Schellnhuber explained that there is a carbon budget under the Paris-consensus scenario where global warming is expected to stay under 2 degrees Celsius above preindustrial levels. About 600 billion tons of carbon dioxide is left of the carbon budget for this century, and calculations show that continuing to build cities the same way will eat up 50% of the carbon budget.

This is why the best thing for cities to do is to switch back to conventional materials.

“That may sound funny for you, but you should try to construct with wood and clay instead of concrete and steel, at least for the smaller buildings. But you can already build skyscrapers today with wood, with advanced technology … You would also store the carbon instead of releasing it into the atmosphere,” Schellnhuber said.

Third, transportation must be electrified. But infrastructure must be built to accommodate it.

“Hydrogen is so much better than gasoline, and electric cars with batteries are absolutely superior in crowded cities,” he said.

He suggested having a quota for a metropolis like Manila to prove that it works and improves the quality of life. The practice will soon spread afterwards.
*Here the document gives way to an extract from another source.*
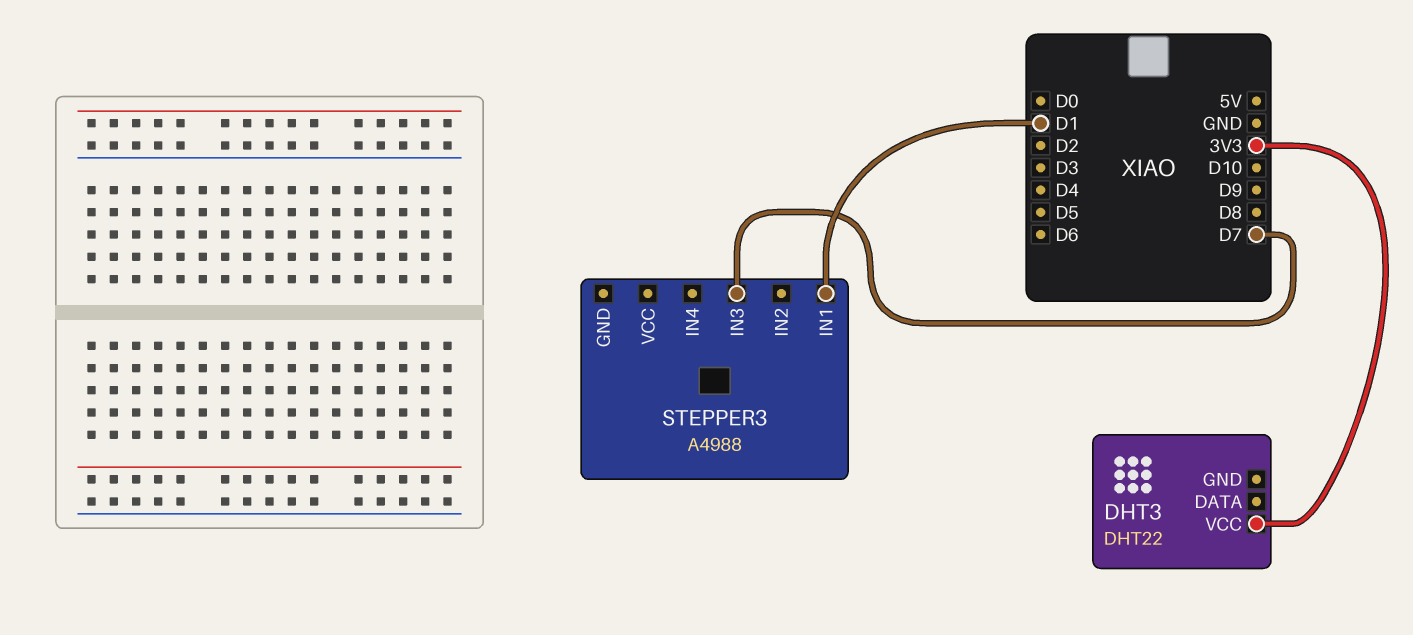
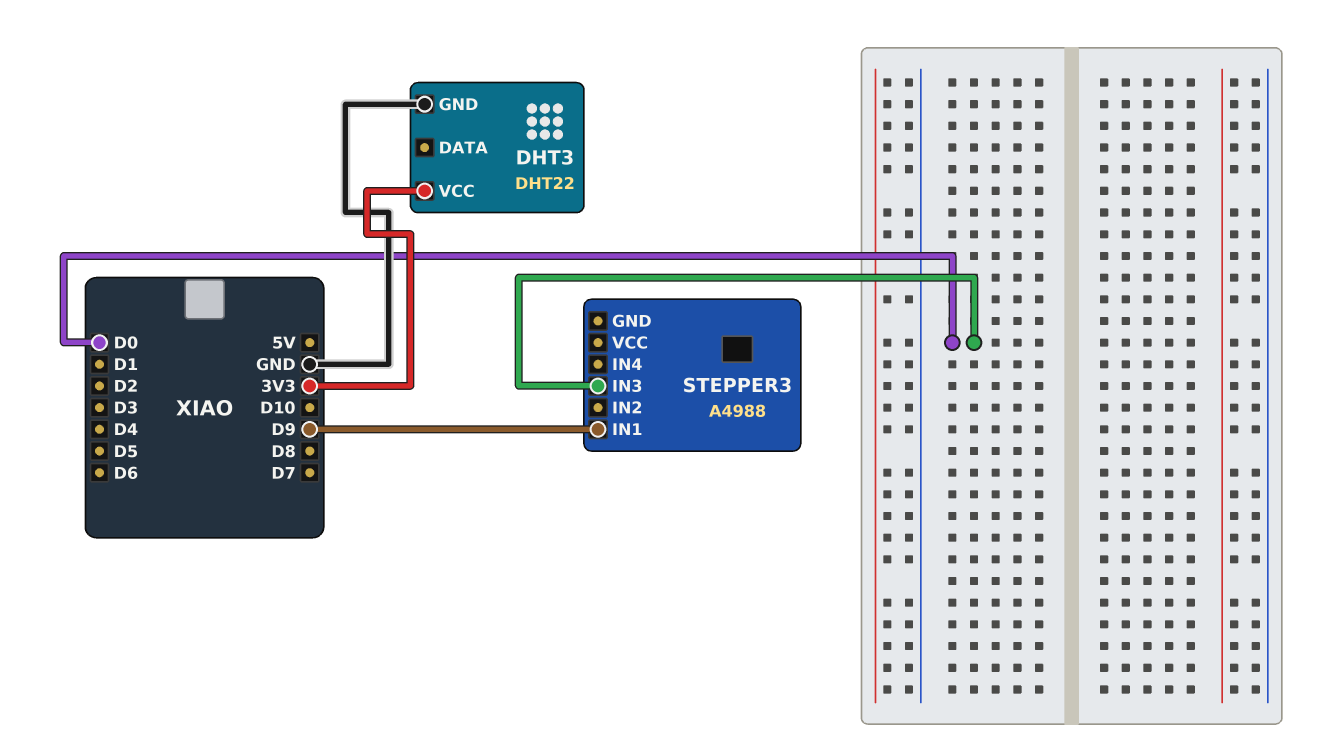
DHT3 pin GND: none -> GND
STEPPER3 pin IN1: D1 -> D9
STEPPER3 pin IN3: D7 -> D0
“Asia is now the economic powerhouse of the world,” Schellnhuber said. “When we look at the expected growth in emissions, it will all come from Asia. So if Asia can turn the tide, it is a major contribution, actually, to the survival of our civilization.”

Schellnhuber was also asked for comment on a report by scientists that the sixth mass extinction in the history of the Earth is now underway due to the “biological annihilation” of wildlife in recent decades.

“They blame human overpopulation and over-consumption for the crisis and warn that it threatens the survival of human civilization, with just a short window of time in which to act,” the Guardian reported.

(Read the report on the Guardian here: bit.ly/2tAWr9H.)

“This is actually on top of what climate change is doing. Because biodiversity is being destroyed, reduced already by land use, for example, just by urban sprawl, all these things … If there would be no global warming effect, we are actually unleashing extinction. If you add climate change to that, unbridled climate change, this sixth extinction would be exacerbated heavily,” Schellnhuber said.